18 Dec Blog: The hidden costs of computational approaches
A little more than three years ago Ridho Reinanda joined KITLV as a researcher in the Elite Network Shifts project. Since then he found several things to be done that are unavoidable for applying computational approaches in the humanities and social sciences domain. Of course they are not exhaustive and mainly apply to projects that involve some natural language processing.
My role, as a resident computer scientist is to develop automated methods for working with a collection of newspaper articles. Although I have worked in various domains before, I had little experience in humanities or social sciences. In the course of time, I have observed three things that are important to keep in mind when applying computational approaches to humanities and social sciences.
The first is data preparation.
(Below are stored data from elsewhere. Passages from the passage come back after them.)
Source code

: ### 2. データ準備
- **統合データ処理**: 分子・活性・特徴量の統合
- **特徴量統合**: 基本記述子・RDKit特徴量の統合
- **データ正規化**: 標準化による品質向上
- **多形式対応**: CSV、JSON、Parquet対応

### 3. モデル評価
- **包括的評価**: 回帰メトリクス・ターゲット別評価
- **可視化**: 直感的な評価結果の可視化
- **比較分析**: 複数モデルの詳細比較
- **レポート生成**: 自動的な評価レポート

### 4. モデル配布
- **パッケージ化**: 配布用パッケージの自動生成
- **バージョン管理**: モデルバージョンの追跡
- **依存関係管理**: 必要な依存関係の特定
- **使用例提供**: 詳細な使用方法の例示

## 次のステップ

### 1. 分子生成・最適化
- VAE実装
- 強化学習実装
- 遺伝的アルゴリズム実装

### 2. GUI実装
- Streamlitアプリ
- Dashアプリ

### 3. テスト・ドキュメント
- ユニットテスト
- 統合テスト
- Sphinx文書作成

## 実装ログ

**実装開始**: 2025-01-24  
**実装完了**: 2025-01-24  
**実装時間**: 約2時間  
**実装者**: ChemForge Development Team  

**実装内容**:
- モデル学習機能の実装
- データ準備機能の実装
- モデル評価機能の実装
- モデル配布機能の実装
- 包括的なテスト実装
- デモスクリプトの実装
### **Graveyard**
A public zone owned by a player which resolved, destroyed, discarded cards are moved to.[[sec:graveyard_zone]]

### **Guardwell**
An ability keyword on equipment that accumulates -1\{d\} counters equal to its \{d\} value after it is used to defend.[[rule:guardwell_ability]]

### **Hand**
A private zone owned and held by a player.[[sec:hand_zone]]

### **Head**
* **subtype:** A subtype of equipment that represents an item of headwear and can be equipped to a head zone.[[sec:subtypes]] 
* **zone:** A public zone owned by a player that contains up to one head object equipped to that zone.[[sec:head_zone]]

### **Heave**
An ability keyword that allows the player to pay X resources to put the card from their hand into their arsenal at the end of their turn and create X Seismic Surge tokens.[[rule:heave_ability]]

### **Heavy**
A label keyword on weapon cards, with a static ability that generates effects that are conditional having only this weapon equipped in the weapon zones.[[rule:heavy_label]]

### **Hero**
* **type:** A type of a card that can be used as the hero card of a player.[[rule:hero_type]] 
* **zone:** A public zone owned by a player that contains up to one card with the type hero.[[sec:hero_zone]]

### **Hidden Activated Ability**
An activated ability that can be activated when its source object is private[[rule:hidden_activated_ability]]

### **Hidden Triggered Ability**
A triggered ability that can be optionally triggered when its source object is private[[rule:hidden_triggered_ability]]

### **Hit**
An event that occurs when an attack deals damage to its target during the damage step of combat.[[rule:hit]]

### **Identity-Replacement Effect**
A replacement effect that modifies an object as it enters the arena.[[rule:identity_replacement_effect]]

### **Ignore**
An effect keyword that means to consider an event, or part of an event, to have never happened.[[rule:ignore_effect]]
To apply a method, the data need to be prepared in a particular format. Since we were working with unstructured new articles, we therefore had to clean the article, identify segmentations in the pages and extract titles, leads, and main text. This preparatory step is important because it will influence the range of analysis that can be performed, for example: analysis at the document level or sentence level.
The next point deals with annotations. Machine learning can help to automatically identify people who are the keypersons or ‘talking heads’ in an article. This requires annotations for the ‘training‘ of the computational model. The quality of automated methods will depend on the ‘training data’. In some cases one can work with publicly available data and annotations. We were working on a new task for which these data and annotations were not available (Bahasa Indonesia in addition to English). We had to generate a reasonable number of annotations by ourselves, which requires a substantial amount of manual work. Mostly this is not foreseen because most people expect that the computer will learn by itself.
The third, last and maybe most interesting observation deals with ‘limitations of methods’. Social science and humanities strive for a 100% accuracy of data. Understandable if you want to read all the articles there are. In the computational approaches however we usually don’t work with 100% accuracy. This is not a problem because our samples are so large that 100% accuracy becomes irrelevant. My humanities colleagues started to question how the limitation of accuracy would affect their analysis.
Especially this last observation showed that there still was a distance between the humanities and computer science. We had to make important decisions about what limitations of the computational methods were comfortable for all of us.
In our project we made our choices and we will present them in conferences to come. What I have learned from these observations is that I am optimistic about the potential collaborations between computer scientists and humanities and social science researchers. Collaboration can be fruitful for both. The Elite Network Shifts project gave us a lot of lessons learned.